Benjamin dʼune fratrie de 3 enfants dans une famille recomposée, en classe de 5ème, il présente, depuis un mois, un état dépressif majeur de type mixte source dʼune grande souffrance, quʼil nʼexprime dans sa grande réserve, nʼexprime que par parcimonie. Cet épisode est principalement caractérisé par :

  • une tristesse (des pleurs intérieurs que le patient nʼextériorise quasiment jamais
  • une perte de plaisir concernant toutes les activités de la vie de tous les jours
  • des difficultés de concentration (en cours, pour écouter les professeurs et à la maison notamment pour faire ses devoirs)
  • une diminution de lʼappétit
  • une majoration de lʼénergie le soir qui lʼempêchent de sʼendormir (au moment le sommeil est supposé arrivé, jʼai une pêche dʼenfer)
  • des difficultés à émerger le matin «car je suis épuisé »
  • une envie de dormir en permanence dans la journée
  • des pensées et des images intrusives de suicide (« je me vois dans un hôpital en train de mourir, ou dans le coma ») à répétition, qui « me font énormément peur et qui inquiète tout mon entourage »

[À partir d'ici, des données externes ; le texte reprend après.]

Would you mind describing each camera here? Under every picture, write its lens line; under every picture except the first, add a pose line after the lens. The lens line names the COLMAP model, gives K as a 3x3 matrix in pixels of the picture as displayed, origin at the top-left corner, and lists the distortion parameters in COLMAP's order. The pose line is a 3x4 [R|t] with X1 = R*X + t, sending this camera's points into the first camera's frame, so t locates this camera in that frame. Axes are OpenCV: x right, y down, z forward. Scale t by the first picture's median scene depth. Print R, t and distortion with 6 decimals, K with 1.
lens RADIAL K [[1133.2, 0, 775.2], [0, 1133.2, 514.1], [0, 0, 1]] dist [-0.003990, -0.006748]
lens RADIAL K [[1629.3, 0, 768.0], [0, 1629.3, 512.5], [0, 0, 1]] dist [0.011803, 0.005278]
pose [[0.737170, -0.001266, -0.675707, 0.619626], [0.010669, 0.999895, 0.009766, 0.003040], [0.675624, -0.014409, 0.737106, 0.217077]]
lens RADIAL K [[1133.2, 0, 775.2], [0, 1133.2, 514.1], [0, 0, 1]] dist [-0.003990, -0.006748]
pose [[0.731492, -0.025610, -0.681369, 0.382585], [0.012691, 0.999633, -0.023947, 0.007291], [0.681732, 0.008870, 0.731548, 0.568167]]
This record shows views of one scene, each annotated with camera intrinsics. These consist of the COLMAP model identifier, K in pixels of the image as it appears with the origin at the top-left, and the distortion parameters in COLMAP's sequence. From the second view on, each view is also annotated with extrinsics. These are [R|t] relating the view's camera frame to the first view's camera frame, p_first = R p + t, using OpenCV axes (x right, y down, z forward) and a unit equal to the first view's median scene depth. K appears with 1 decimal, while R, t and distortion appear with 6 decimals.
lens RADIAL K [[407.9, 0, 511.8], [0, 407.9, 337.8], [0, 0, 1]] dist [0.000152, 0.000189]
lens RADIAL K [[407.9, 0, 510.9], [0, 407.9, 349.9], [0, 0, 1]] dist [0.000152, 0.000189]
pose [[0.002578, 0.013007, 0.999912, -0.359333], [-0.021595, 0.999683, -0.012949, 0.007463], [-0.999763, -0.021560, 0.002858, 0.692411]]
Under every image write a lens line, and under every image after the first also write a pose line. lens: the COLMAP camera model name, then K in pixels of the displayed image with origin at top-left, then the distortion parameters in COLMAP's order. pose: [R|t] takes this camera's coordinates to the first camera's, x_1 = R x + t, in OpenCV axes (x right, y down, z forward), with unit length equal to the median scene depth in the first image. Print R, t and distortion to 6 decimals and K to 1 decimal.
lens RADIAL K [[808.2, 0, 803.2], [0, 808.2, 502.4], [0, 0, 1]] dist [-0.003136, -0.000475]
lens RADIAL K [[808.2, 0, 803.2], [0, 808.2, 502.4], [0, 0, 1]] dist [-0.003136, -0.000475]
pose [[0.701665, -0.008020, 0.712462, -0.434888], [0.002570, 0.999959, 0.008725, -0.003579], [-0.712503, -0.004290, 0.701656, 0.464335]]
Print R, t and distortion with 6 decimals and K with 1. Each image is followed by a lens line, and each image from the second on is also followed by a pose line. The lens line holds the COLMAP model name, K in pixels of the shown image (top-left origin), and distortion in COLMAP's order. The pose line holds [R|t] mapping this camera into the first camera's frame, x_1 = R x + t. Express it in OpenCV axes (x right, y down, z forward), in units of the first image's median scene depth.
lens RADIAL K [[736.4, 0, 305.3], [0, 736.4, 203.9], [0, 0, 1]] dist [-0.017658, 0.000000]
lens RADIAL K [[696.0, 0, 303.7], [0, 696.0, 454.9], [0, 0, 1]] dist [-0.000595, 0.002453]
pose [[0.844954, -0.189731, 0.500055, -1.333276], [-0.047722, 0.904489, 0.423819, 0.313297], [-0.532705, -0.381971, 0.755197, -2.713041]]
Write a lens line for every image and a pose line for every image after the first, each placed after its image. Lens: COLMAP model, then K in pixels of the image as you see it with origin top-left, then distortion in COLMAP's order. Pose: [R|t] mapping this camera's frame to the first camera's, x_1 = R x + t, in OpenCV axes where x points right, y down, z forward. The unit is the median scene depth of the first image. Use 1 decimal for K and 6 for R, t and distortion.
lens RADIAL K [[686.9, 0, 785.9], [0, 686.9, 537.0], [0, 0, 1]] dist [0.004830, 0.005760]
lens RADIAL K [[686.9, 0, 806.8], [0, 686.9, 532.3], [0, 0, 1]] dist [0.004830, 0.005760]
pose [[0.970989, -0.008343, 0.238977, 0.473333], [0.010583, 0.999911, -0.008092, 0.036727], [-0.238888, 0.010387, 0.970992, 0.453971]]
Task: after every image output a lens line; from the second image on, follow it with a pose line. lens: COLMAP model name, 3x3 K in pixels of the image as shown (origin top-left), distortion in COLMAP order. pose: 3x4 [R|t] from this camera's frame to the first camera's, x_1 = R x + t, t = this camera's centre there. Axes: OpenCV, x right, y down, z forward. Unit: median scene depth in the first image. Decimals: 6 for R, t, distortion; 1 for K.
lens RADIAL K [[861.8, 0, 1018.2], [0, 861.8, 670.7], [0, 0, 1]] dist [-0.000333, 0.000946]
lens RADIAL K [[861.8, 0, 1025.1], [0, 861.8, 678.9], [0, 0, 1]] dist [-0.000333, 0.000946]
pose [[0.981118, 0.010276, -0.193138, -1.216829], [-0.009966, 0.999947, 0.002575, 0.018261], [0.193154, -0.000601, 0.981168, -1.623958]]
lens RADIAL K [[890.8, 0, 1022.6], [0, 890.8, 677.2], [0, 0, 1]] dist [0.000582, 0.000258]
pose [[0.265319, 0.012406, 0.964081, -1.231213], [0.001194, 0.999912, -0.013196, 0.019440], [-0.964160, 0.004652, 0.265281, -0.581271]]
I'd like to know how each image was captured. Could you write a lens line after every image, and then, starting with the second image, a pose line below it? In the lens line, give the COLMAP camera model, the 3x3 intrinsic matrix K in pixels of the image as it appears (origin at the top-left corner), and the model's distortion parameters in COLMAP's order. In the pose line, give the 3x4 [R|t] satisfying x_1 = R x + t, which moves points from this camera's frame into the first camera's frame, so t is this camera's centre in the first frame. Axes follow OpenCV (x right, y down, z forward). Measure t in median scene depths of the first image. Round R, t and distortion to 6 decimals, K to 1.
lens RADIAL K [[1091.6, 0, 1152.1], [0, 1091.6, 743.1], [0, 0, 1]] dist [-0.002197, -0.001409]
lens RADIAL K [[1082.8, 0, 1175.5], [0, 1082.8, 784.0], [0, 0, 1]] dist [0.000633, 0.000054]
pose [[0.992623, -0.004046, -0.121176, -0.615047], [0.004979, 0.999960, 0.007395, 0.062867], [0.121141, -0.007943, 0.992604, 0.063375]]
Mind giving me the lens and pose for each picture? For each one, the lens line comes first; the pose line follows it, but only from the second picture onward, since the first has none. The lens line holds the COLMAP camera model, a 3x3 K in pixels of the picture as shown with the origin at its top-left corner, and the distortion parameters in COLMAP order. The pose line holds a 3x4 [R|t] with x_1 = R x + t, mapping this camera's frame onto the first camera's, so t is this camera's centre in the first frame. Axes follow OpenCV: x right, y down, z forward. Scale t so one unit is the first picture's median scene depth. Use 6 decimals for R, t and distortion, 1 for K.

  • Lʼhistoire de son trouble de lʼhumeur


    Depuis environ 4 à 5 ans, Louis décrit des variations dʼhumeur marquées quasi quotidiennes « je connais des hauts et des bas (…), des jours où je rigole pour rien pendant des heures, sans pouvoir mʼarrêter et dʼautres où rien ne me plaît, où jʼai envie de me vautrer dans mon lit et de ne plus jamais en ressortir ».


    Louis décrit des périodes légèrement hypomaniaques qui interviennent sans déclencheur spécifique. Elles sont principalement composée dʼune majoration de lʼénergie « qui me permet de faire plein de choses que jʼaime, dʼune jovialité intense mais non excessive, dʼune accélération mentale et capacités intellectuelles exacerbées. Elles durent entre un jour et 3 à 4 jours.


    Ces périodes alternent avec des périodes dépressives de type mixte (minimum 2 jours ; maximum 5 jours) qui prédominent le tableau thymique, depuis notamment deux ans. Elles sont principalement caractérisées par une tristesse, fatigue, des « envies de suicide » et « une fixation sur le fait de me faire du mal : je cours jusquʼà épuisement, jusquʼà ce que je ressente de la douleur physique.


    Ces oscillations sont ponctuées de colère (2 à 3 fois/semaine actuellement) non explosives mais qui peuvent se traduire par une expressivité émotionnelle du type agressivité verbale.


    Antécédents de thérapies


    Il est à noter que Louis a déjà consulté plusieurs psychologues :


  • vers lʼâge de 7 ans (dʼune durée de quelques mois) pour lʼaider à communique avec les adultes sachant que pas de difficultés relationnelles avec les pairs
  • vers lʼâge de 9 ans (dʼune durée dʼenviron deux ans) parce quʼil fait part pour la première fois de son désir de mourir pour mettre un terme à ce « mal-être intérieur intense » et chronique
  • en juillet 2011 (dʼune durée dʼun mois) pour résurgence des idées suicidaires
  • Au niveau du tempérament affectif


    De nature émotionnelle instable, Louis décrit un tempérament cyclothymique patent avec intensité (dans le vécu extrême des émotions, mais également dans la passion quʼil voue au badminton), impulsivité périodique, hypersensibilité au regard de lʼautre En revanche, il est accompagné dʼune grande inhibition affective (« je garde toutes les émotions pour moi » sous-tendue par une timidité extrême et une grande pudeur émotionnelle.


    Par ailleurs, les antécédents familiaux révèlent :
  • un père alcoolique et violent (Il battait la mère de Louis) que le jeune patient nʼa jamais connu vu que la mère est partie « pour se protéger » dès lors quʼelle est tombée enceinte
  • une mère décrite comme ayant un tempérament cyclothymiques (des variations thymiques brutales) « comme Louis ».